Tal é o caso, por exemplo, do conceito de iconicidade que encontra na literatura um campo privilegiado de manifestação. O ícone é, por excelência, um signo motivado que rompe com o princípio da arbitrariedade da língua. Na teoria dos signos de C. S. Peirce, responsável por ter notabilizado o conceito de iconicidade, o ícone é um signo que significa seu objeto porque apresenta semelhanças qualitativas com ele. Ora, um texto é tanto mais literário quanto mais a linguagem, ao manipular o potencial icônico da língua, é capaz de materializar nas próprias palavras aquilo sobre o que fala, transfigurando a convencionalidade em sentidos motivados que saltam à flor da pele das palavras. É sob o poder das analogias, no âmago da iconicidade, que a linguagem literária, na sua quinta-essência que é a poesia, chega a roçar as nervuras e os vincos secretos das coisas e dos ritmos vitais.
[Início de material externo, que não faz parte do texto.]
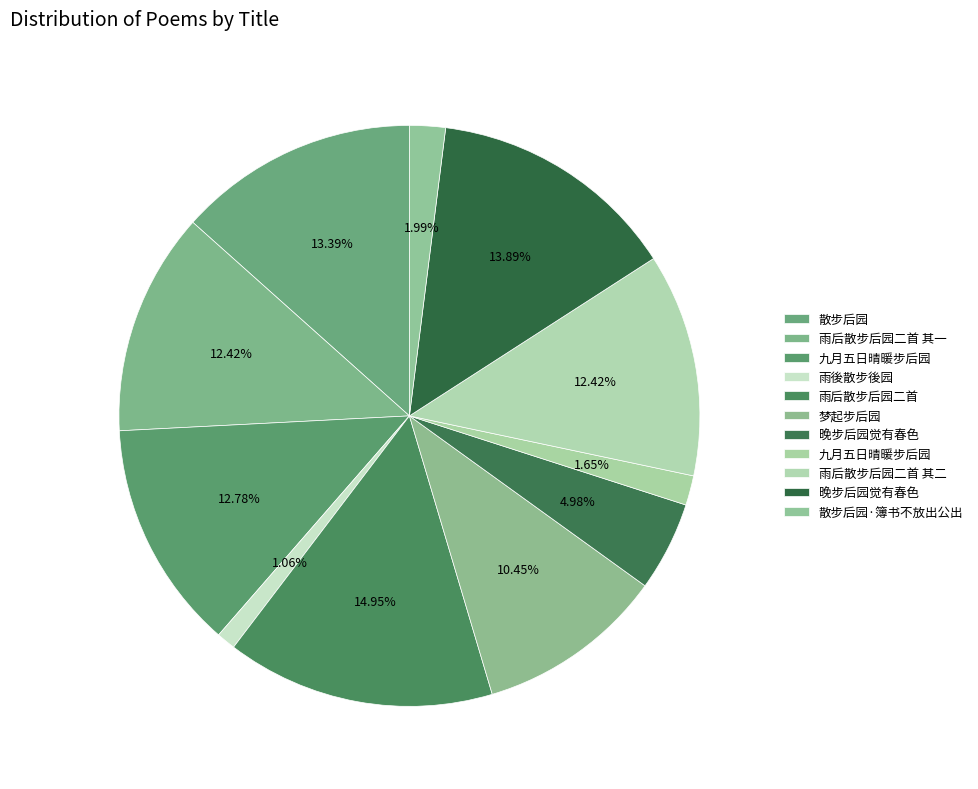

Which slice is the largest?

雨后散步后园二首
Além da possibilidade de penetração analítica nos meandros mais sutis das palavras, a teoria geral dos signos permite desenvolver relações de várias ordens entre a semiótica e a literatura. Estas são relações internas, estabelecidas nos limites da própria literatura, e que recebem o nome de literatura comparada, da qual uma regionalidade seria a semiótica da tradução, e relações externas, estas desdobradas em dois níveis: relações da literatura com as demais artes: música, pintura, escultura etc. e relações da literatura com outros sistemas de signos: jornal, fotografia, cinema, publicidade, televisão, hipermídia. Tudo isso é viável porque a teoria geral dos signos nos habilita a perceber as inter-influências e intercâmbios de recursos que um sistema de signos pode estabelecer com outros e que são chamados de processos intersemióticos. Sob essa lente, torna-se perceptível por que e como uma linguagem pode fecundar a outra, como a literatura pode fecundar o cinema e vice-versa, como a música pode fecundar a poesia e vice-versa. Enfim, o saber semiótico funciona como um passaporte de trânsito entre as linguagens e como um detector das forças nascentes da linguagem que encontram suas fontes privilegiadas na literatura.
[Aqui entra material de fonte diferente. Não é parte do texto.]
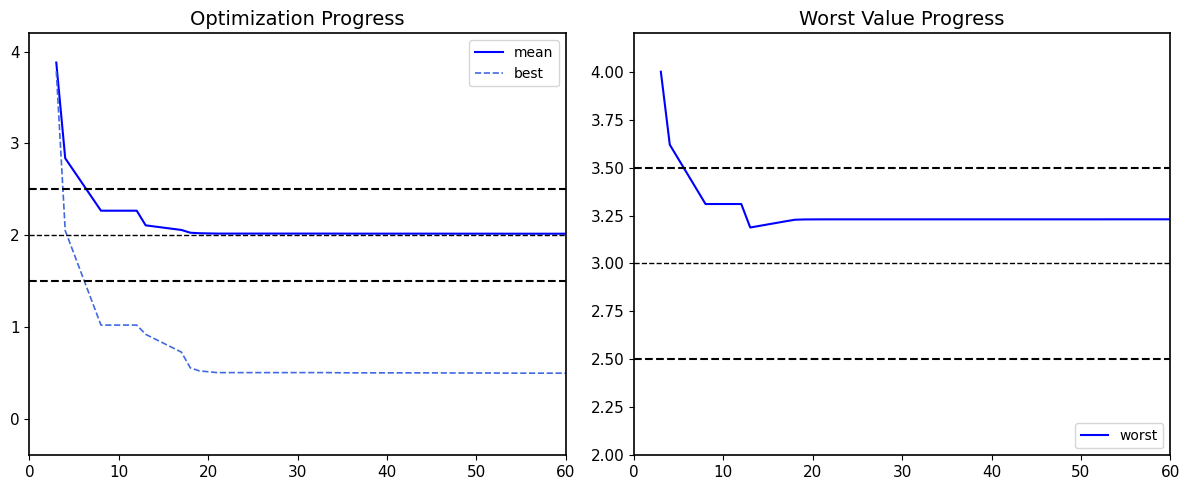

True or false: best and mean cross at least once.

False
Lucia Santaella é professora titular no programa de pós-graduação em comunicação e semiótica e coordenadora do programa de pós-graduação em tecnologias da inteligência e design digital (PUC-SP). Doutora em teoria literária pela PUC-SP e livre-docente em ciências da comunicação pela USP. É presidente honorária da Federação Latino-Americana de Semiótica e Diretora do Centro de Investigação em mídias digitais (Cimid), da PUC-SP. Organizou sete livros e, de sua autoria, publicou 28 livros, entre os quais incluem-se matrizes da linguagem e pensamento: sonora, visual, verbal (Ed. Iluminuras/Fapesp, prêmio Jabuti 2002) e a publicação mais recente Navegar no ciberespaço. O perfil cognitivo do leitor imersivo (Ed. Paulus, 2004).